Apols for what may appear to be another post regarding finger joint jigs. However I have a Scheppach ts250 saw bench which does not allow me to have the "wobble" blade thus providing me with an array of thicknesses to my finger joints.

As it stands I can only see that I am restricted in having finger joints that can only be the same width as that of my blade.
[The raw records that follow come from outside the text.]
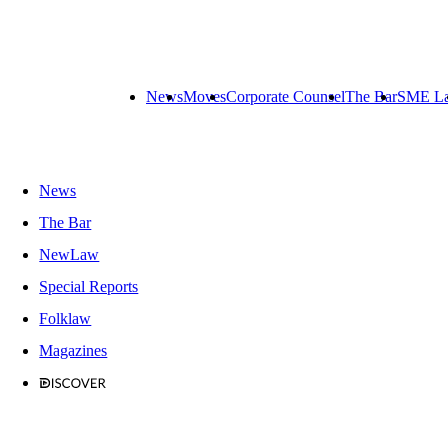
News
Moves
Corporate Counsel
The Bar
SME L
News
The Bar
NewLaw
Special Reports
Folklaw
Magazines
My question is, can this be altered enabling me to have flexibility on the width of my fingers despite having this restriction with my saw blade?

Regards

Arnold9801


----------



## graduate_owner (28 Sep 2016)

I have the same saw, mine has an aluminium table. The table does not have a removable blade insert, the blade 'slot' is part of one of the table sections. I can't see how a wobble saw or a dado head could be fitted.
Apart from that I really like the saw.

K


----------



## MattRoberts (28 Sep 2016)

Hi Arnold, 

You're not restricted to finger joints that are the width of your blade (although there's nothing wrong with those - they're still a very strong joint). What you need is a precise way of moving the piece horizontally, so that each finger consists of several cuts of the blade. There are many jigs that do this - I've heard very good things about this one, and plan to build it myself soon http://www.ibuildit.ca/Sales/sales-2.html


----------



## graduate_owner (29 Sep 2016)

With the table arrangement on my Scheppach I can't fit a zero clearance insert either. I think it is a big odd, unless Scheppach sell alternatve table segments. I suspect they wouldn't be cheap though.

K


----------